Do You Empathize With Yourself?

What is empathy?

Merriam-Webster defines empathy as: “The action of understanding, being aware of, being sensitive to, and vicariously experiencing the feelings, thoughts, and experience of another of either the past or present without having the feelings, thoughts, and experience fully communicated in an objectively explicit manner”.

This is definition is important because empathy and sympathy are often used interchangeably. However, there are some key distinctions between these two terms. You’ll need to grasp these differences to fully understand how to empathize with yourself.

Empathy Vs. Sympathy

While empathy involves understanding how someone is feeling, “Sympathy, in contrast, involves the experience of being moved by, or responding in tune with, another person” (The Psychology of Emotional and Cognitive Empathy, Lesley University). It’s a subtle distinction, but an important one. You can feel sorry for someone (sympathy) without truly understanding how they’re feeling (empathy). Confusing sympathy for empathy has important implications for emotional intelligence and self awareness.

Let’s get into what those implications are exactly.

Why Is Empathy So Important?

Feeling sorry for yourself has a much different emotional outcome than simply understanding how you’re feeling. Feeling sorry for yourself can easily slip into negative, judgmental self talk. Whereas empathy facilitates a non-judgmental, objective understanding of your emotions. Consider that empathy has to be cultivated. “In the past, empathy was considered an inborn trait that could not be taught, but research has shown that this vital human competency is mutable and can be taught” (The Science of Empathy, Helen Reiss MD).

Now, if you equate empathy with feeling sorry for yourself, chances are you won’t embrace empathy nor learn to empathize. Naturally, you won’t receive any of the benefits of empathy we discuss below. Instead, you’re likely to try and “suck it up”, never really processing your feelings. Moreover, empathy was developed in our species because it helped us survive. Empathy meant we were more likely to take care of others which meant our species was more successful. In fact, a paper by Helen Meiss for Harvard Medical School goes so far as to say, “The survival of our species depends on mutual aid, and providing it reduces our own distress.” So, there’s an evolutionary argument for how important empathy is to our wellbeing. Clearly, it’s important for how our species functions.

On this same point, according to Good Therapy, ‘Those who have high levels of empathy are more likely to function well in society, reporting “larger social circles and more satisfying relationships,”’ This makes a lot of sense. If you have high levels of empathy, it’s easy to see why you’d have an easier time forming deeper, more satisfying connections in your relationships. In addition, “Compassion cannot exist without empathy” claims Dr.
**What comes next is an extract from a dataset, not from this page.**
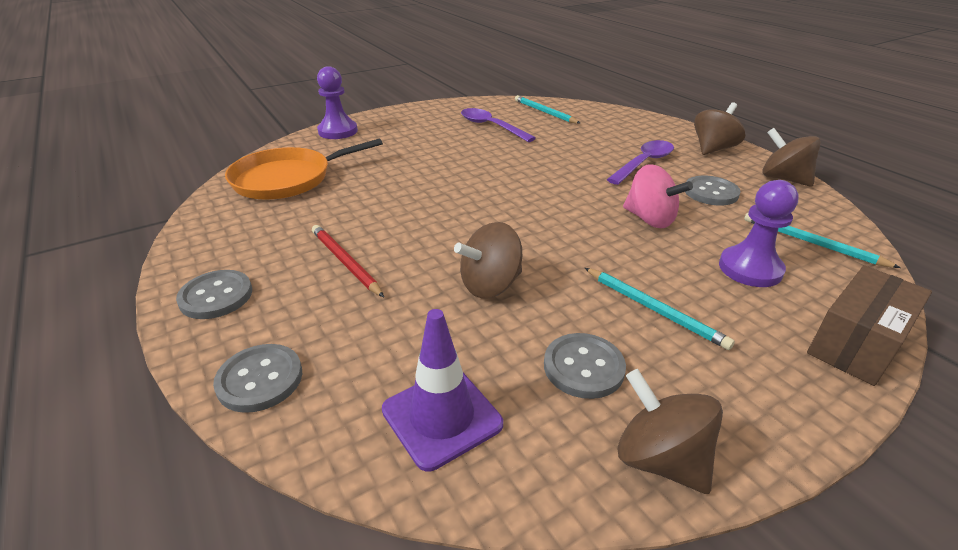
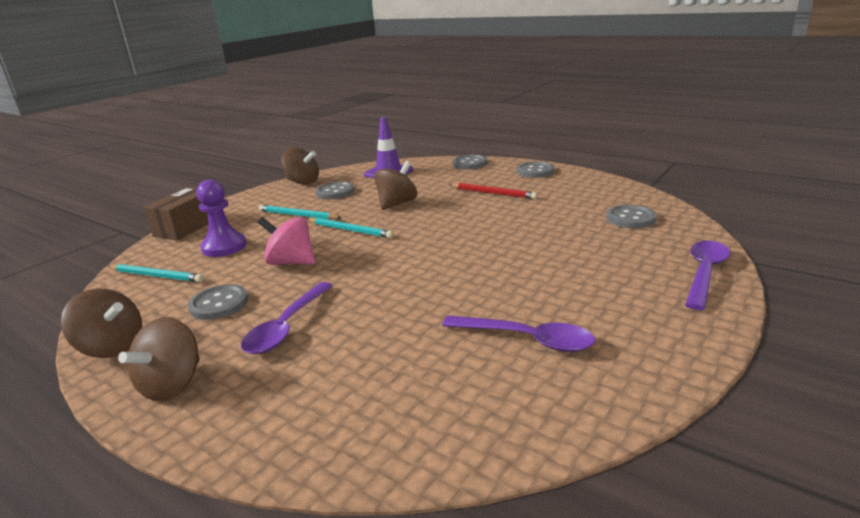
camera: 160 degrees right, 10 degrees down
orange pan [225,138,383,200] -> grey button [606,205,656,228]
purple pawn [317,66,358,139] -> purple spoon [685,241,730,310]
turquoise pencil [515,95,580,124] -> turquoise pencil moved to [307,218,394,238]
Meiss. This is important because self compassion is linked to higher levels of “resilience, happiness and strength” according to Stanford University’s Center for Compassion and Altruism Research and Education. So, anything that can further your capacity for self-compassion is definitely a good thing.
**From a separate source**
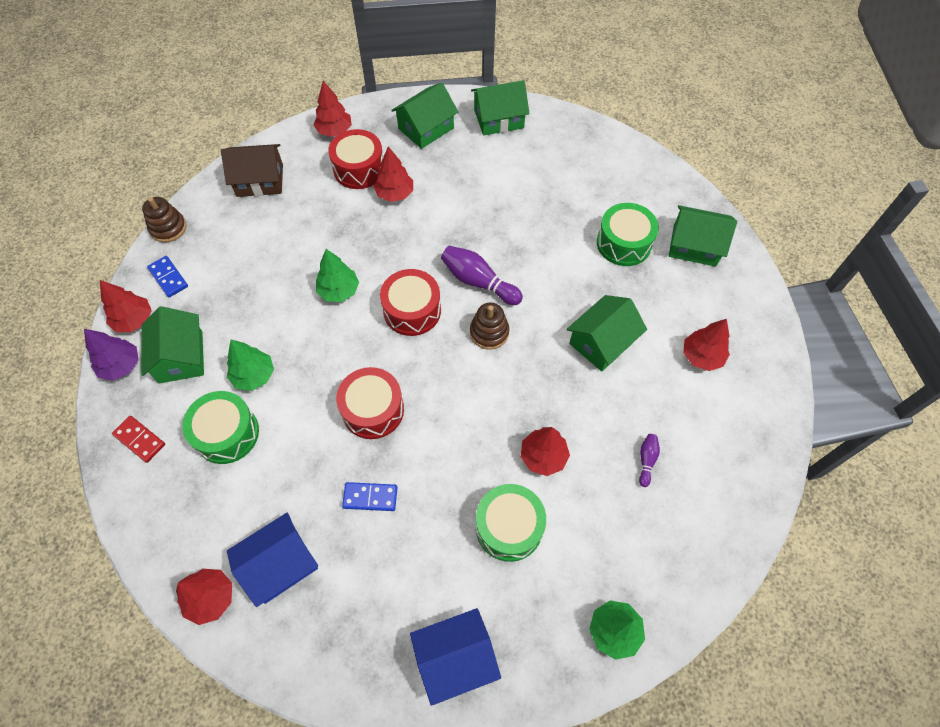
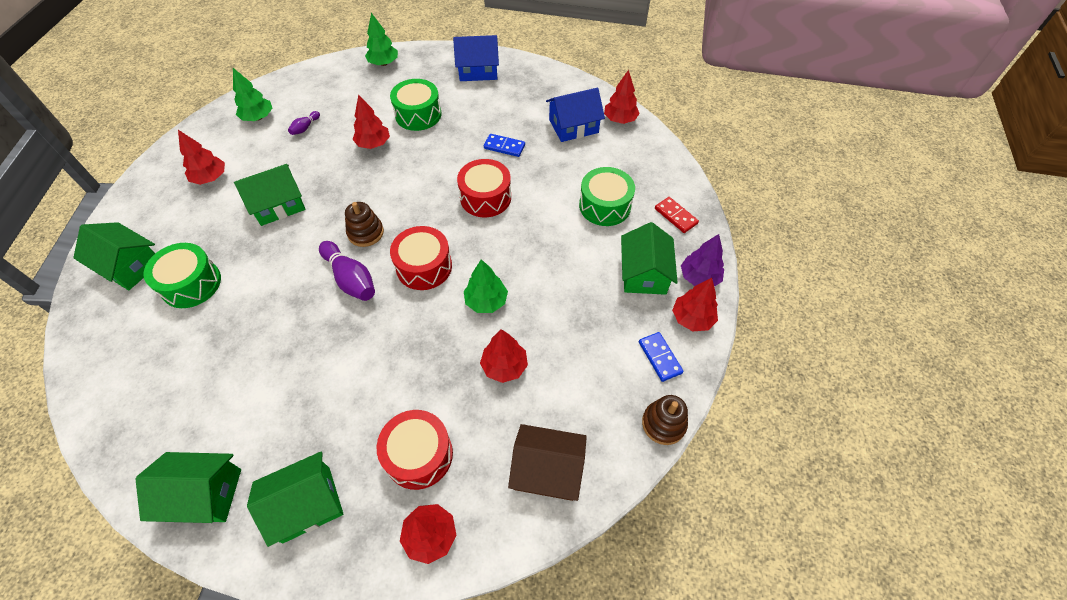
camera: 165 degrees left, 5 degrees down
green tree [227,339,274,391] -> green tree moved to [233,68,272,121]
red tree [374,146,413,202] -> red tree moved to [480,329,528,383]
Lastly, empathy for others means you’re more likely to take better care of others. This means having empathy for yourself means you’re more likely to take better care of yourself. So hopefully, you’re convinced by now there are plenty of good reasons to embrace empathy not just for others, but for yourself.

But how do you know if you’re empathetic with yourself?
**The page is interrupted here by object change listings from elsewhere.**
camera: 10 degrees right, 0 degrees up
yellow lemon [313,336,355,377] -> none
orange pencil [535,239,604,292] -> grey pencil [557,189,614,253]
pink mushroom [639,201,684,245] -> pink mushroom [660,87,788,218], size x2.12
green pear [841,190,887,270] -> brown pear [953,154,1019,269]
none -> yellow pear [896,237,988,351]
Look at your self-talk. How do you deal with emotions? How do you handle failures, successes, and struggles? Compare how you deal with the emotions of friends and loved ones with how you deal with your own. Examine the language you use in each scenario.

Think of a time you really screwed something up. Think about what you said to yourself. Then swap out the word “I” for “you”. For example, if you said: “I’m such a failure. I can’t do anything right!”. This becomes: “You’re such a failure. You can’t do anything right!”

This is the test. If once you’ve swapped “I” for “you”, you sound like an absolute jerk, you do not empathize with yourself. Now, if you sound like an encouraging, compassionate person after doing this test, you’re probably doing alright in terms of empathy.

What If You Don’t Empathize With Yourself…

What do you do? How do you develop the reflex for self empathy?

The first step is awareness. If you aren’t mindful and aware of your thoughts, you can’t change them. When you catch yourself being hyper self-critical ask yourself if you’re being objective about how you’re interpreting events. Are your thoughts a logically formed conclusion or are you being unrealistically harsh on yourself? Are you exaggerating things? Are you treating something, that may or may not happen, as a guaranteed fact?

A good way to answer these questions is to imagine what advice you’d give to a friend in this situation. You’d likely have a more objective, balanced view if the situation were happening to a friend rather than yourself. Once you do this it’s easier to replace this negative self talk with positive, empathizing self talk. Again, this doesn’t mean you don’t accept the negative aspects of an event, just that you view them realistically. As Psychology Today says, “You don’t need to develop unrealistically positive statements; overconfidence can be almost as damaging as serious self-doubt. But a balanced, realistic outlook is key to becoming mentally stronger.”

 

The idea is to start reframing your thoughts and how you talk to yourself. Over time and with enough practice, the self-critical thoughts will become less, and you’ll find yourself becoming more empathetic towards yourself and towards others.